Text block below:

# Fundamentals of IW + IPT



## Alerin (Jun 19, 2012)

Hi,

Am new to FreeBSD, I use the version 8.3. What must I do to protect my system right? How well set up IP.Tables? How to disable ping?

Ps. sorry for my poor English. Thanks for any help


----------



## SirDice (Jun 19, 2012)

[thread=4108]Unofficial FreeBSD Security Checklist / Links / Resources[/thread]


----------



## Alerin (Jun 19, 2012)

Thanks for the link.

If I have a vps posed on ubuntu, ubuntu is such protection can vps'a anything for this? (eg IP.Tables and must also do this on a VPS?)

As for IP.Tables, I've heard that it cuts out the enemy and block the ip. For example, blockade of one ip you have to pay the provider if it works on the principle of the interior of the system?


----------



## SirDice (Jun 19, 2012)

IPTables is a Linux thing. Ubuntu is a Linux distribution. FreeBSD is NOT a Linux.

Besides that, I have no idea what you're talking about.


----------



## Alerin (Jun 19, 2012)

If IP.Tables is for linux is there something similar for *Free*BSD?

With regard to http://www.freshports.org/security/denyhosts, where to configure your log files sent to the e-mail?



> Optionally sends an email of newly banned hosts and suspicious logins.


----------



## DutchDaemon (Jun 19, 2012)

All your questions are addressed in the FreeBSD Handbook. Start there: http://www.freebsd.org/doc/en_US.ISO8859-1/books/handbook/


----------

End of Text block.
Source data below:

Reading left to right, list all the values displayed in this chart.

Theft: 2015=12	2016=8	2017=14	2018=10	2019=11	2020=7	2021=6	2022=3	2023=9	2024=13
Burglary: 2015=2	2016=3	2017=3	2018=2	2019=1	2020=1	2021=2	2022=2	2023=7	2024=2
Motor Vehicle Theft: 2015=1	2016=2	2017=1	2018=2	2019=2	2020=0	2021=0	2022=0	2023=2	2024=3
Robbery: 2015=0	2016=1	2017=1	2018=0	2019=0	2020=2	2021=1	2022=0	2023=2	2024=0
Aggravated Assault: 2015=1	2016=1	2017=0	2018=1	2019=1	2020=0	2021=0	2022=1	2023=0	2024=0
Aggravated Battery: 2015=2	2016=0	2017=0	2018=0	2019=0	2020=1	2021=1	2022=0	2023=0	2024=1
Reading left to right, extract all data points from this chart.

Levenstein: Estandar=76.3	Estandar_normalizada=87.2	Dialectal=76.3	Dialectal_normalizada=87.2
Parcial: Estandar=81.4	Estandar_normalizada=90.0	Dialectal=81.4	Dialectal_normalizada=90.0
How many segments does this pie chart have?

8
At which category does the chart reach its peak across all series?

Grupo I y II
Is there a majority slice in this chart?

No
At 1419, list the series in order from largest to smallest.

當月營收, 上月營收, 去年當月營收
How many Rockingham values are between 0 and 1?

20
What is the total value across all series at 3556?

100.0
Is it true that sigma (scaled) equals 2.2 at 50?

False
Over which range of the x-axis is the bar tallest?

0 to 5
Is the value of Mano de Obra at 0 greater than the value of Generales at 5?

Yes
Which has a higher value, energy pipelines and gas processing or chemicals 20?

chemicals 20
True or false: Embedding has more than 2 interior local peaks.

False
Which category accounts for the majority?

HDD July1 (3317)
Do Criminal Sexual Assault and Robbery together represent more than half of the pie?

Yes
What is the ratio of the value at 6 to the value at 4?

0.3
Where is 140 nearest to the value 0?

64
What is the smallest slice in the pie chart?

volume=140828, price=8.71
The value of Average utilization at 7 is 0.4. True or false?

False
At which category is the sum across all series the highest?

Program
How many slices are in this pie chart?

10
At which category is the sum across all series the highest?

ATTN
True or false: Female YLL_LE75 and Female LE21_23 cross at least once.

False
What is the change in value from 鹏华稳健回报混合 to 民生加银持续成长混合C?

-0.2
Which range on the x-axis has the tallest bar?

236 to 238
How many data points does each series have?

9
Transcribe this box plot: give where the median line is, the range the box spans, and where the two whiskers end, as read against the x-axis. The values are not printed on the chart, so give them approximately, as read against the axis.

End of Source data.

Reproduce the stretch of the FreeBSD forum thread from "If IP.Tables is" through "to the e-mail?". Please rely on the FreeBSD forum thread alone and leave the data aside.

• [Answer to the exercise]
If IP.Tables is for linux is there something similar for *Free*BSD?

With regard to http://www.freshports.org/security/denyhosts, where to configure your log files sent to the e-mail?